Ключевым среди письменных источников для уточнения положения курских земель в ордынскую эпоху является ярлык крымского хана Менгли-Гирея, направленный им польско-литовскому королю Сигизмунду I Казимировичу (1467-1548) в 1507 г. [АИЗР, т. 1, № 6, 4—5; Сборник князя Оболенского, 1838, с. 88—89]. В этом документе перечисляется целый ряд городов «с данями и выходами, с землями и водами» (т,.е. всей населенной округой и податями с нее) на русской территории, который Крым якобы уступал Литве. В действительности, к началу XVI в. большинство этих районов давно уже вышло из-под любой, даже символической зависимости и от татар, и от литовцев, перейдя с 1500 г. под власть Москвы. Однако другая группа отмеченных этим же ярлыком земель, а именно - юго-восточные (включая какую-то часть Курского Посеймья), и в начале XVI в. могла прямо или косвенно зависеть от татар, поскольку напрямую примыкала к их кочевьям. К тому же, содержащийся в ярлыке перечень топонимов отражает гораздо более раннее состояние политической карты Восточной Европы. Ведь этим актом Менгли-Гирей подтверждает, пускай и чисто декларативно, более ранний ярлык своего отца Хаджи-Гирея, адресованный великому князю Литвы Витовту примерно в 1428 г. Витовт помог Хаджи-Гирею победить конкурентов в борьбе за ханский престол, и в благодарность Хаджи-Гирей «передавал» ему кучу владений Джучидов в Западной и Восточной Руси. Хотя и тогда, в начале XV в., Литва уже несколько десятилетий как захватила у Орды большую часть этих владений, нет оснований сомневаться, что изначально, в первой половине XIV в., они подчинялись именно Орде. В 1540 г.-король Сигизмунд со своей стороны дипломатично повторил тот же список своих владений в послании очередному крымскому хану Сагиб-Гирею [АИЗР, г. 1, № 200, 363].

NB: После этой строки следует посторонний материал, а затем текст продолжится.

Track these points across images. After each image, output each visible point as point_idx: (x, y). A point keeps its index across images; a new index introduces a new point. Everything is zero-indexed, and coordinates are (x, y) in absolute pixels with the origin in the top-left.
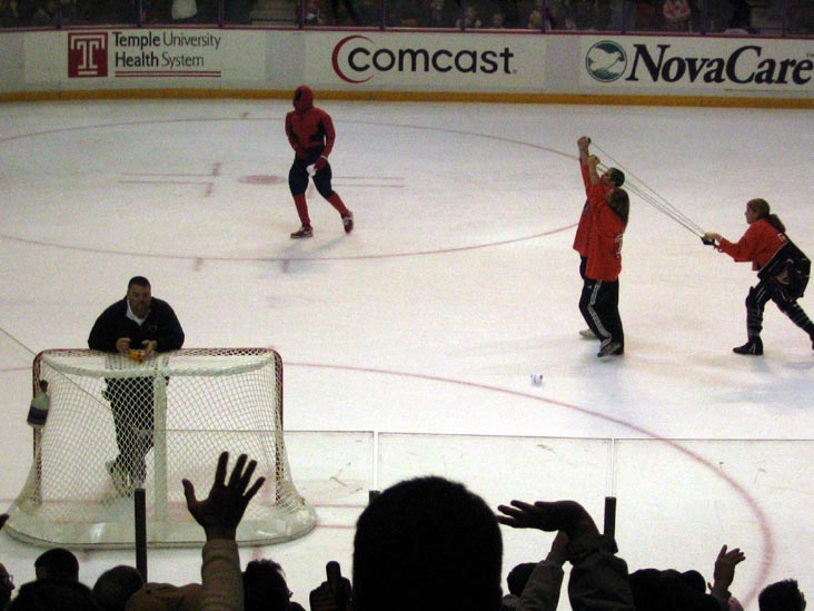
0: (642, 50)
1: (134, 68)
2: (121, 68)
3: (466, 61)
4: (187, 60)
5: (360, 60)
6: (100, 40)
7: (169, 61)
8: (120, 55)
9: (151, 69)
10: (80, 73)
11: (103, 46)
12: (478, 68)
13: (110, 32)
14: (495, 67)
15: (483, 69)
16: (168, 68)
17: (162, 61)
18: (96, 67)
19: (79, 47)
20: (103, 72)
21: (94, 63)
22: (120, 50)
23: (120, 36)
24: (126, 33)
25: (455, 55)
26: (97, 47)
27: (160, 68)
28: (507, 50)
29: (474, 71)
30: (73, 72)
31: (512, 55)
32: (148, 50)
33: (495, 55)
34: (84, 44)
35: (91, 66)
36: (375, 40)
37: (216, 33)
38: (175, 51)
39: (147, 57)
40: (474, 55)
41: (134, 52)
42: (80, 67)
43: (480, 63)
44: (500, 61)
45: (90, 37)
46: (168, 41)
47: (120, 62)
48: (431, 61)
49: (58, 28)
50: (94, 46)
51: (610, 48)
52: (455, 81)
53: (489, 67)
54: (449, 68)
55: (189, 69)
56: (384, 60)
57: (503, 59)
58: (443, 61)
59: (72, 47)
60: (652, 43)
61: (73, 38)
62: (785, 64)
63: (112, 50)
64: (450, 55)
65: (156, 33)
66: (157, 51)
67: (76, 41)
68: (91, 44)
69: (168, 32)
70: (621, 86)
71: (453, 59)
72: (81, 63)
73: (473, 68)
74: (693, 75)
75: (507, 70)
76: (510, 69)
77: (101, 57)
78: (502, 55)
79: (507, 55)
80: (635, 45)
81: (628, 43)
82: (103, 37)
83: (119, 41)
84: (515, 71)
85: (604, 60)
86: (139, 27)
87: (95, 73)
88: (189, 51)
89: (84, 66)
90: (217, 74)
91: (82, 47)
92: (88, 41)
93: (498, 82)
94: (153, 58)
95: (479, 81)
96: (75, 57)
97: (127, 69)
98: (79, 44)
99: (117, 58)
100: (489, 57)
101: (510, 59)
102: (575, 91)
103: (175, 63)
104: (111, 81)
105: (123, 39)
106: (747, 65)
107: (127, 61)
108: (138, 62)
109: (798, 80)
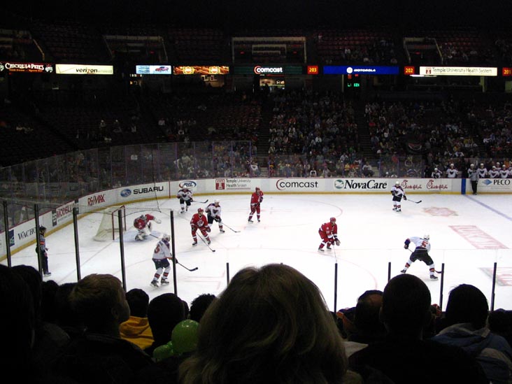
0: (347, 181)
1: (231, 188)
2: (228, 187)
3: (307, 185)
4: (243, 186)
5: (282, 185)
9: (235, 188)
11: (224, 182)
13: (225, 179)
14: (314, 186)
16: (238, 187)
18: (222, 187)
20: (224, 188)
24: (229, 179)
25: (304, 183)
26: (222, 182)
29: (309, 187)
30: (217, 188)
32: (234, 183)
33: (313, 183)
36: (286, 180)
38: (240, 183)
39: (234, 185)
40: (309, 183)
41: (231, 184)
43: (310, 185)
45: (220, 181)
46: (238, 181)
48: (299, 185)
49: (213, 178)
51: (340, 181)
52: (304, 189)
53: (312, 186)
54: (303, 186)
55: (243, 188)
56: (288, 185)
59: (217, 183)
60: (350, 180)
61: (217, 181)
62: (380, 184)
63: (226, 183)
65: (236, 179)
66: (236, 184)
69: (238, 179)
70: (343, 190)
74: (359, 187)
76: (317, 186)
77: (223, 185)
79: (316, 183)
80: (346, 180)
81: (344, 180)
82: (223, 180)
83: (228, 181)
85: (339, 184)
86: (232, 178)
87: (222, 189)
88: (243, 183)
90: (249, 189)
91: (219, 183)
93: (314, 189)
95: (310, 189)
96: (217, 185)
99: (227, 185)
102: (332, 191)
103: (240, 186)
104: (226, 190)
106: (372, 184)
108: (232, 186)
109: (383, 188)
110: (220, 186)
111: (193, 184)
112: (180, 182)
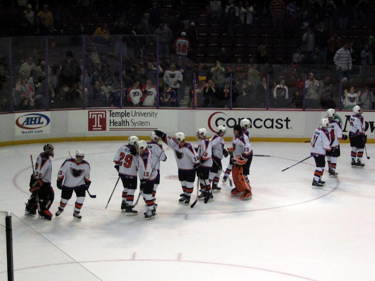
0: (349, 118)
1: (118, 127)
2: (112, 126)
3: (269, 123)
4: (142, 123)
5: (220, 123)
6: (103, 114)
7: (134, 124)
8: (112, 121)
9: (126, 127)
10: (94, 129)
11: (104, 117)
12: (274, 127)
13: (107, 110)
14: (282, 126)
15: (276, 127)
16: (133, 127)
17: (130, 123)
18: (101, 126)
19: (93, 117)
20: (104, 128)
21: (100, 125)
22: (112, 118)
23: (112, 112)
24: (115, 111)
25: (264, 120)
26: (101, 117)
27: (130, 127)
28: (287, 118)
29: (273, 128)
30: (90, 129)
31: (289, 121)
32: (124, 118)
33: (282, 120)
34: (96, 116)
35: (99, 126)
36: (227, 114)
37: (155, 111)
38: (137, 119)
39: (124, 122)
40: (272, 121)
41: (118, 119)
42: (94, 126)
43: (275, 124)
44: (284, 123)
45: (98, 113)
46: (134, 114)
47: (112, 124)
48: (253, 124)
49: (84, 109)
50: (100, 117)
52: (264, 132)
53: (279, 126)
54: (261, 126)
55: (143, 127)
56: (232, 123)
57: (286, 122)
58: (258, 123)
59: (90, 117)
61: (90, 113)
63: (108, 118)
64: (261, 121)
65: (128, 111)
66: (129, 119)
67: (92, 114)
68: (99, 115)
69: (134, 110)
71: (263, 122)
72: (94, 125)
73: (272, 127)
74: (373, 129)
75: (287, 128)
76: (289, 126)
77: (103, 121)
78: (285, 120)
79: (287, 120)
80: (346, 116)
81: (342, 115)
82: (104, 112)
83: (112, 115)
84: (291, 128)
86: (121, 108)
87: (101, 129)
88: (143, 119)
89: (96, 126)
91: (94, 117)
92: (97, 114)
93: (283, 133)
94: (127, 122)
95: (275, 132)
96: (91, 122)
97: (115, 127)
98: (93, 116)
99: (111, 122)
100: (279, 121)
101: (289, 122)
103: (137, 124)
104: (108, 133)
105: (113, 113)
107: (115, 123)
108: (120, 124)
110: (97, 123)
111: (43, 119)
112: (17, 115)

Среди географических названий, фигурирующих в указанных документах, некоторые относятся или прямо к Курскому краю, или же к прилегающим к нему территориям. Часть этих податных единиц Орды могла образоваться уже во второй половине XIII в. (Курская тьма, Ратно, Донец, Еголдаева тьма), а Другая их часть (например, Рыльск) — только с 1290-х гг., когда в смертельный для себя конфликт с захватчиками втянулись, вслед за курскими, и рыльско-воргольские, и липовичские князья.

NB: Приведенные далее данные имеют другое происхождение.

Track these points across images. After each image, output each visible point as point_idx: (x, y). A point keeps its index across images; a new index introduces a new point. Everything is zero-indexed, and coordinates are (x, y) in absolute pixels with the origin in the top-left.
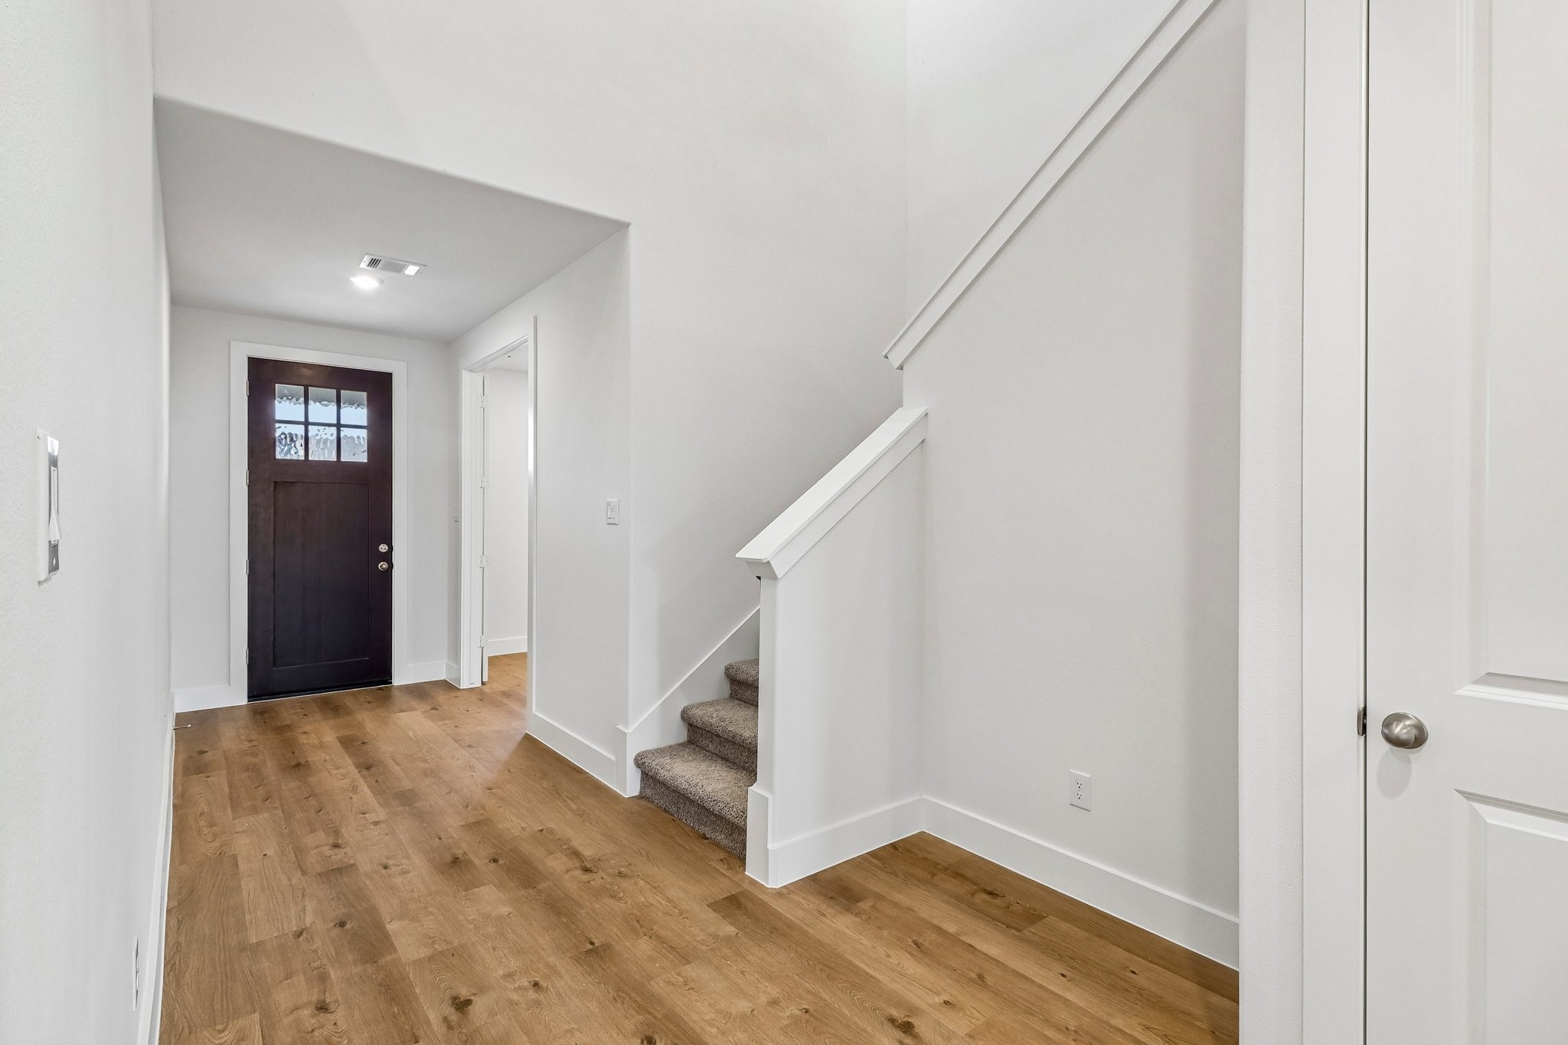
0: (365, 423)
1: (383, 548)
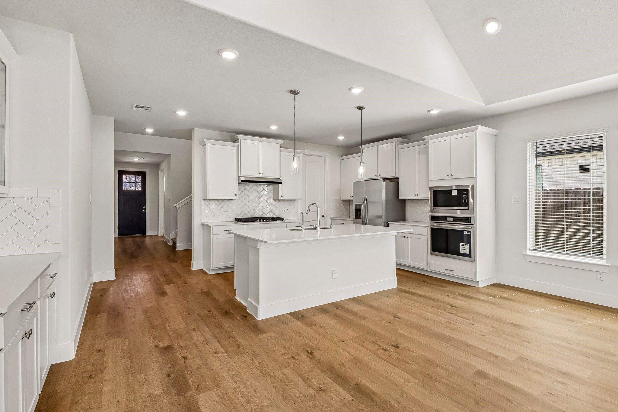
0: (140, 182)
1: (144, 207)
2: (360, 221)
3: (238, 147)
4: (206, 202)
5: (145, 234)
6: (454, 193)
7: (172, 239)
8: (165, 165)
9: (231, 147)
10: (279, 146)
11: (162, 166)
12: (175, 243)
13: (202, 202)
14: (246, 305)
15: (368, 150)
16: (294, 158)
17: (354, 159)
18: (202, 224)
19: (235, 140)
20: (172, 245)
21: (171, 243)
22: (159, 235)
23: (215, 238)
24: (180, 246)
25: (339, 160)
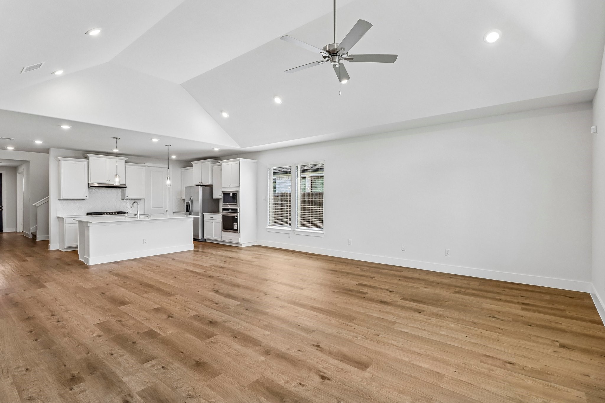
2: (188, 213)
3: (88, 162)
4: (61, 202)
5: (2, 231)
6: (231, 195)
7: (32, 233)
8: (24, 169)
9: (83, 163)
10: (124, 161)
11: (21, 170)
12: (34, 236)
13: (58, 202)
14: (83, 261)
15: (196, 165)
16: (116, 176)
17: (188, 170)
18: (58, 217)
19: (86, 158)
20: (32, 238)
21: (31, 236)
22: (18, 231)
23: (67, 226)
24: (40, 238)
25: (180, 170)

«Сараева сына Еголдаеву (Яголдаеву, Егалтаеву, Эголдееву) тьму» точно локализовать затруднительно. Она явно расположена где-то по соседству с Курской тьмой, вроде бы южнее ее. Одни авторы связывают этот район с Еголдаевым городищем на р. Осколе [Багалей Д. И., 1886, с. 2, 4; Енуков В. В., 1996, с. 142]. Другие — с территорией бывшего Переяславского княжества или какой-то ее частью [Вернадский Г. В., 1997, с. 421]. Неприемлема лишь мысль о тождестве Вголдаевой тьмы со следующей, Курской тьмой [Петрунь Ф., 1928, с. 170—187], поскольку податные округа вряд ли пересекались.Точнее выглядит мнение Б. Шпулера о татарском княжестве Jagoldai, основанном около 1438 г. на части территории бывшего Курского княжества и перешедшем затем в вассальную зависимость от Литвы [Spuler В., 1943, s. 160-161]. Аналогом ему служит более известное Касимовское княжество в рязанском Поочье, основанное Василием Темным в 1452 г. как вассальное Москве.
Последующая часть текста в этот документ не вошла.